Central banks have been criticised for contributing to rising levels of inequality via their policies of near-zero interest rates and quantitative easing (QE), brought in immediately after the 2008 crisis.
Zero rates and QE benefit existing holders of financial assets disproportionately, say critics, exacerbating the wealth divide in society.
“Due to the asymmetric power of central banks, QE increases wealth inequality,” Martina Metzger of Berlin University and Brigitte Young of the University of Münster, said last year.
Such allegations have been fiercely resisted by individual central banks, who have produced their own studies to counter them.
“Inequality hasn’t risen—nor, according to the most detailed analysis available, did easier monetary policy have any net impact on it,” Ben Broadbent, deputy governor for monetary policy at the Bank of England, said in 2018.
In his speech at Princeton, the BIS general manager chose not to discuss the controversial topic of QE.
However, he conceded, inequality has been on the rise worldwide since the 1980s.

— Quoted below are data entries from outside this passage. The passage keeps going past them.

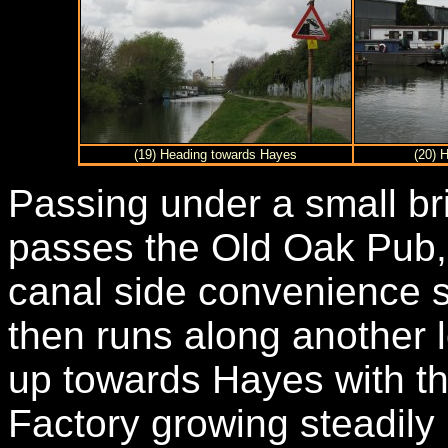
(19) Heading towards Hayes
(20) 
Passing under a small bri
passes the Old Oak Pub,
canal side convenience s
then runs along another l
up towards Hayes with th
Factory growing steadily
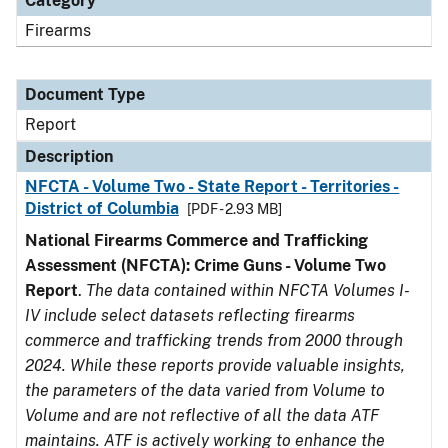
Category
Firearms
Document Type
Report
Description
NFCTA - Volume Two - State Report - Territories -
District of Columbia
[PDF - 2.93 MB]
National Firearms Commerce and Trafficking
Assessment (NFCTA): Crime Guns - Volume Two
Report
.
The data contained within NFCTA Volumes I-
IV include select datasets reflecting firearms
commerce and trafficking trends from 2000 through
2024. While these reports provide valuable insights,
the parameters of the data varied from Volume to
Volume and are not reflective of all the data ATF
maintains. ATF is actively working to enhance the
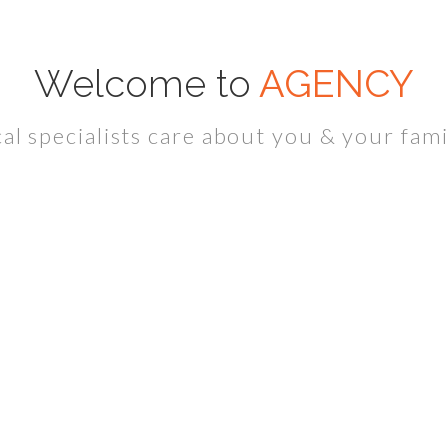
Welcome to
AGENCY
l specialists care about you & your fami
HealthCare Professionals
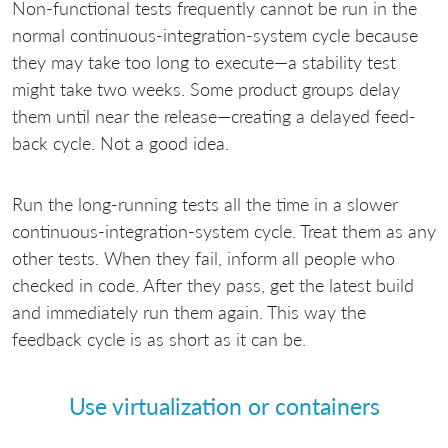
Non-functional tests frequently cannot be run in the
normal continuous-integration-system cycle because
they may take too long to execute—a stability test
might take two weeks. Some product groups delay
them until near the release—creating a delayed feed-
back cycle. Not a good idea.
Run the long-running tests all the time in a slower
continuous-integration-system cycle. Treat them as any
other tests. When they fail, inform all people who
checked in code. After they pass, get the latest build
and immediately run them again. This way the
feedback cycle is as short as it can be.
Use virtualization or containers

And it’s in advanced economies where the wealthy have been doing particularly well financially, said Carstens
Income inequality (Gini index) in advanced and developing economies
“The two main dimensions of economic inequality—income and wealth—have been on an upward trend,” said Carstens
“A concrete example is the case of the United States, where the share of income held by the top 1 percent of the population grew from 11 percent in 1986 to 19 percent in 2019,” Carstens said.
However, argued Carstens, rising inequality is largely the outcome of long-run structural forces, including technological change, globalisation and shifts in institutions.
“These forces are largely independent of and insensitive to monetary policy,” he said.
In fact, Carstens argued in his speech that allowing levels of inequality to rise further would weaken the ability of central banks to do their job.
“Inequality affects monetary policy decisions to the extent that it weakens the transmission of monetary policy,” he said.
“Households with relatively higher income and wealth typically have a lower tendency, or marginal propensity, to consume and tend to react less to changes in policy rates.”
As global economies recover from the damage wrought by the coronavirus pandemic, there are increasing signs of a shift in both monetary and fiscal policies in the US.
Earlier this week, Federal Reserve chairwoman Janet Yellen hinted at future dollar interest rate rises, while president Joe Biden said on Monday that tax increases for millionaires and corporations are fundamental to creating a fair economy that rewards work and grows the middle class.